====== DATASET
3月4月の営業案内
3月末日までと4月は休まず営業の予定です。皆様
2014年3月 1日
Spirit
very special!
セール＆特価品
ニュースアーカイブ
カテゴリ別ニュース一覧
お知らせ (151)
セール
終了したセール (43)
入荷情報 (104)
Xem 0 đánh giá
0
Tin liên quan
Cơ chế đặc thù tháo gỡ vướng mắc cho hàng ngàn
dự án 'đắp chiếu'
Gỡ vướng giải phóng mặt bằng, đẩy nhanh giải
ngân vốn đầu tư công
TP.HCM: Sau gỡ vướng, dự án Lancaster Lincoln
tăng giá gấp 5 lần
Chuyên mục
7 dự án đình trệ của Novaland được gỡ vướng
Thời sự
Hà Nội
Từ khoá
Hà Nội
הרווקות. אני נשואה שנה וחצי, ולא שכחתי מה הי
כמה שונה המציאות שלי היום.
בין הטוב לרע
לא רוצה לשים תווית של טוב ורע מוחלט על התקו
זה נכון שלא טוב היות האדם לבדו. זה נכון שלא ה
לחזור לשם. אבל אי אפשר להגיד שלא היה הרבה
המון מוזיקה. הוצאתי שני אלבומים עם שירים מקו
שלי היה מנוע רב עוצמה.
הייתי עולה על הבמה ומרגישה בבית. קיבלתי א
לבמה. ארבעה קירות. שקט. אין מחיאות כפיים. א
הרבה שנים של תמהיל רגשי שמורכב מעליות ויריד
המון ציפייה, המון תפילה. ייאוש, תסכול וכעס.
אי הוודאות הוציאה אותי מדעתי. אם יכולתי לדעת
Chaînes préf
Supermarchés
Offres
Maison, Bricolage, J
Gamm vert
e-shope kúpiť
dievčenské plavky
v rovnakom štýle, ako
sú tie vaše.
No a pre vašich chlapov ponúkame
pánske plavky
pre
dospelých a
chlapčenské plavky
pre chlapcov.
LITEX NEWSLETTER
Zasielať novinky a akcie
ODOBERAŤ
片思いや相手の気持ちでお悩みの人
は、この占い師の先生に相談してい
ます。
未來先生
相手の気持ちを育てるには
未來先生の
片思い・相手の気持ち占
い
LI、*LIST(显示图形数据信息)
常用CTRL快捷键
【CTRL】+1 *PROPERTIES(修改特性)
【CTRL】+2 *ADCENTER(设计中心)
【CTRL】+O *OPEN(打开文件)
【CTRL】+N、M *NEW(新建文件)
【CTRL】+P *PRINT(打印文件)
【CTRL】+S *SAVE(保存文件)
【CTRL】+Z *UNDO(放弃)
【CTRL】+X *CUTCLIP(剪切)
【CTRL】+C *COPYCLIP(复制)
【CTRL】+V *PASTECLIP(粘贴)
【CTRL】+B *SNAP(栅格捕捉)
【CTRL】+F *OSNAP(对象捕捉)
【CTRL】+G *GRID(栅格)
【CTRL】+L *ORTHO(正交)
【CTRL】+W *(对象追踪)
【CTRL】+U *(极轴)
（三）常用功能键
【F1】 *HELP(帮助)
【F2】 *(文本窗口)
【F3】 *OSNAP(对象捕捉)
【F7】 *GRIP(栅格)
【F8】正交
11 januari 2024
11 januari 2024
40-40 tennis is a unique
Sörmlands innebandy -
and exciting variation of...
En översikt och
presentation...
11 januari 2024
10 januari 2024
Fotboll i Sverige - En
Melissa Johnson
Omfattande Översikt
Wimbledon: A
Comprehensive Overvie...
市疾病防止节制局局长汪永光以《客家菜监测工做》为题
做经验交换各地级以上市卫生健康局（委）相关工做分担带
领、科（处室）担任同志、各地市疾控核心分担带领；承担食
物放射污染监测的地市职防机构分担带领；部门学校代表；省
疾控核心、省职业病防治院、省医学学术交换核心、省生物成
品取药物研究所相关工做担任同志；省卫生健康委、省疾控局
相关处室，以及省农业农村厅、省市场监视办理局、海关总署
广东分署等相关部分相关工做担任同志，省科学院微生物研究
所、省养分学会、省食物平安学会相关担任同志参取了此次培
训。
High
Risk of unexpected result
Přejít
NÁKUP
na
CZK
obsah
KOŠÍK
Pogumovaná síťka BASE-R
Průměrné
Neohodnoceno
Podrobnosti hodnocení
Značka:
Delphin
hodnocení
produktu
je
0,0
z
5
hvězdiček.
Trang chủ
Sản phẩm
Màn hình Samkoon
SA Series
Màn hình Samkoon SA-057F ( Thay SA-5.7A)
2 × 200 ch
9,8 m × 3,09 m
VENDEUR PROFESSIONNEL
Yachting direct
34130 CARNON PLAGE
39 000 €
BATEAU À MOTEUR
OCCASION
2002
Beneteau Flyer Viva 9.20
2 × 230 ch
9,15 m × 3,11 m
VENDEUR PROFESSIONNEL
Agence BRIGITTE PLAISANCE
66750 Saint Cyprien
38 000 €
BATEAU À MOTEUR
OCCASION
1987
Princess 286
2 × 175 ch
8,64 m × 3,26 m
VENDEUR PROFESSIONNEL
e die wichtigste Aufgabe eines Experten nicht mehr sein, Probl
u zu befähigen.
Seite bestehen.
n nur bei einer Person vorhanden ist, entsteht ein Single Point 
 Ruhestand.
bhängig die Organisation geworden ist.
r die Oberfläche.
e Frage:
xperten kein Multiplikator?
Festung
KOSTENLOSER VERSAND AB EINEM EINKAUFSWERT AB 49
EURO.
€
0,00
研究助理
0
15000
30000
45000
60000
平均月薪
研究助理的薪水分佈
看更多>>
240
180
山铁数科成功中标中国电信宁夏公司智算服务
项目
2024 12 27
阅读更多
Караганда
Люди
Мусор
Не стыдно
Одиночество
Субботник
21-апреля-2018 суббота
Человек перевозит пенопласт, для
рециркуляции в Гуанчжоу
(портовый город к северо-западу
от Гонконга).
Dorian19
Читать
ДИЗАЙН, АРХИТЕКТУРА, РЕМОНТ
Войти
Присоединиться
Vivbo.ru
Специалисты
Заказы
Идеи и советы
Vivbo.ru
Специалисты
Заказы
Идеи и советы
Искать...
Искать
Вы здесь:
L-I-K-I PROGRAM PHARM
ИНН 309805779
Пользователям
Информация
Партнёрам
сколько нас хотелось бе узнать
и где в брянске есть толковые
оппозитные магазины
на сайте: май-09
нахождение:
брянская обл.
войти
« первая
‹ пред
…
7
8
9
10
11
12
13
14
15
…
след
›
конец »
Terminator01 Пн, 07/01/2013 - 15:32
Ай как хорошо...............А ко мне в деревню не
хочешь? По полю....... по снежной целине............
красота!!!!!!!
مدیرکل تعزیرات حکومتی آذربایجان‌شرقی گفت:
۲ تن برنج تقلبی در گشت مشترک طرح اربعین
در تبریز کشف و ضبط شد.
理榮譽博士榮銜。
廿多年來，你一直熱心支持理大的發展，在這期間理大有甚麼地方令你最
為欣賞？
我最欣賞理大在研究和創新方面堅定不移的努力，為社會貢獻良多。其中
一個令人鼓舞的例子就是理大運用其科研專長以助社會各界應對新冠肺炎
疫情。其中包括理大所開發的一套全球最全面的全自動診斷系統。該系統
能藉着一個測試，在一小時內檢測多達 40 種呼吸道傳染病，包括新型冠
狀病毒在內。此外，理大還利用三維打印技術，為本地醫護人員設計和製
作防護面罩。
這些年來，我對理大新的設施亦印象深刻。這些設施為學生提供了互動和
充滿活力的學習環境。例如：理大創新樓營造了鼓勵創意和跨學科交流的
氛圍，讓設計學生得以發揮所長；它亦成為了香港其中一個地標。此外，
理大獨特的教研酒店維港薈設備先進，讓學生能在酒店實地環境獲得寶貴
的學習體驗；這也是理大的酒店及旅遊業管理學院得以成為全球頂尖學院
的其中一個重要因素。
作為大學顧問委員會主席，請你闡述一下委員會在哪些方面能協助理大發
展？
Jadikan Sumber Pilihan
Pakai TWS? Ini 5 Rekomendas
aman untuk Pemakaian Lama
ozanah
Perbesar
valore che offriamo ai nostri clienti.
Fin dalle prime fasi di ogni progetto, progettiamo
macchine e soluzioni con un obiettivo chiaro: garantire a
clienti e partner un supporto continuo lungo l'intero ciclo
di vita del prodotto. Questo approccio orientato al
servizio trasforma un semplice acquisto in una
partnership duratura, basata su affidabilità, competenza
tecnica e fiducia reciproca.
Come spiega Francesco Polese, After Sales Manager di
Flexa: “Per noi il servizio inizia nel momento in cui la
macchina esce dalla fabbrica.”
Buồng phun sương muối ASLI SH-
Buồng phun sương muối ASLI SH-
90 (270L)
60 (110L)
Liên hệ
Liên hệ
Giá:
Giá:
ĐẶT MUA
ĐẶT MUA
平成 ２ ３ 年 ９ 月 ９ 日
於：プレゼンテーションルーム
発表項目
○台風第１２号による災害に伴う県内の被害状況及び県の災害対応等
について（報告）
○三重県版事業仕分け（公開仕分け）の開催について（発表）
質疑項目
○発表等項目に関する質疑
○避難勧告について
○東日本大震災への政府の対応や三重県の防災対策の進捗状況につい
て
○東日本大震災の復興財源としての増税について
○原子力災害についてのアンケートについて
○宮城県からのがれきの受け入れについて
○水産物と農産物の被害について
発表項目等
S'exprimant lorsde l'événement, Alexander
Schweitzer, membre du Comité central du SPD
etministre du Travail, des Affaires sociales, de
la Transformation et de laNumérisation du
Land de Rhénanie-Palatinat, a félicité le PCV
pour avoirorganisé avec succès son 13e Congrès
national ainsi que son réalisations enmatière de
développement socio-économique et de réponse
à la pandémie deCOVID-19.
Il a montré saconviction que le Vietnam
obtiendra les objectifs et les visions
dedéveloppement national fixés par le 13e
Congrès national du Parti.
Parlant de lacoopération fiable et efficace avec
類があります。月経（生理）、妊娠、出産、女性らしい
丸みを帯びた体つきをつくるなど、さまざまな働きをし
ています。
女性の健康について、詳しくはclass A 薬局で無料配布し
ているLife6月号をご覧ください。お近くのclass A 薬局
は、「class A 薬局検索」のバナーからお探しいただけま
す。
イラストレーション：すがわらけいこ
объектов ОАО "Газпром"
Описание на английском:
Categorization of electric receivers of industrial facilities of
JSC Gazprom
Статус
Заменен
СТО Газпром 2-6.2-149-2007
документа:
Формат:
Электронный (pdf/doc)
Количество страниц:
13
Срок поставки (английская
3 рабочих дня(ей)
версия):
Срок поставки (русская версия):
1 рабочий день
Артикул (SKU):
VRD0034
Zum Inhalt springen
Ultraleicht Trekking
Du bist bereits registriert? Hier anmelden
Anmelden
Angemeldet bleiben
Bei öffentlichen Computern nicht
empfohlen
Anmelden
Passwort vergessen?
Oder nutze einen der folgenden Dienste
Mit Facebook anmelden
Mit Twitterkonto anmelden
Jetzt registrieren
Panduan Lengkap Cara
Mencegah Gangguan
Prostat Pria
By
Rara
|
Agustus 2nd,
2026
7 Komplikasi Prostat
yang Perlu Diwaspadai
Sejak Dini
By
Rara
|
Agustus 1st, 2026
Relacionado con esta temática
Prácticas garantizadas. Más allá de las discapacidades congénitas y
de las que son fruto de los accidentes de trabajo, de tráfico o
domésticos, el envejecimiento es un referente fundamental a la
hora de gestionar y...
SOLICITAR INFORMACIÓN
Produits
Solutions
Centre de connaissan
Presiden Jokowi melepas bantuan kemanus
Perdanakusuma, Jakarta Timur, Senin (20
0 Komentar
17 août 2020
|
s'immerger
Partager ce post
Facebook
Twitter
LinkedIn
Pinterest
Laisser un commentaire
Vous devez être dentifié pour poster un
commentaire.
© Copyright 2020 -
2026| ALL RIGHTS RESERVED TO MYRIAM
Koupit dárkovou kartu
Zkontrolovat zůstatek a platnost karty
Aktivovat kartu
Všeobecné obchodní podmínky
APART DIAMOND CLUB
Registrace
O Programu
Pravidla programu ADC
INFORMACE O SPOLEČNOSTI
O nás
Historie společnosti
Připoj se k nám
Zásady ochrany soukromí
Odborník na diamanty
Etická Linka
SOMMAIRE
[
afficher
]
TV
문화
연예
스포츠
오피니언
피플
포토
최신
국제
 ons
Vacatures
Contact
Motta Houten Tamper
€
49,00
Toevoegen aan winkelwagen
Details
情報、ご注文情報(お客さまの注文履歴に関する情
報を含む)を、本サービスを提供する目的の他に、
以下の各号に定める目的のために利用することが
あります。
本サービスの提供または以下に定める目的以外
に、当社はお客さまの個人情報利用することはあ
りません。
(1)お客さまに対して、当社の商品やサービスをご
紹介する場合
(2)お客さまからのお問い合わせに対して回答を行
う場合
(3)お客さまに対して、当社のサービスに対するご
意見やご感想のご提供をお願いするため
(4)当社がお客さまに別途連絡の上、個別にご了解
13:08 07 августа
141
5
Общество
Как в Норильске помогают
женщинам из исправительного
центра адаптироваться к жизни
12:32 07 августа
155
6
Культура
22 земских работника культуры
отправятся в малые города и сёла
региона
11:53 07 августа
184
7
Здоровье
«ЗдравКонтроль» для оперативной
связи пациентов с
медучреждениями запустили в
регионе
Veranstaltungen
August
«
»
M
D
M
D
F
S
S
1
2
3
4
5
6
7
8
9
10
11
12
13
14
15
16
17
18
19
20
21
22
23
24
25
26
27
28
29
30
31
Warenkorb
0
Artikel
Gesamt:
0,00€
============
> **EXERCISE DETAILS**: The lines above that hold the word "hình" should be found and copied out.

> **TASK SOLUTION**:
Màn hình Samkoon
Màn hình Samkoon SA-057F ( Thay SA-5.7A)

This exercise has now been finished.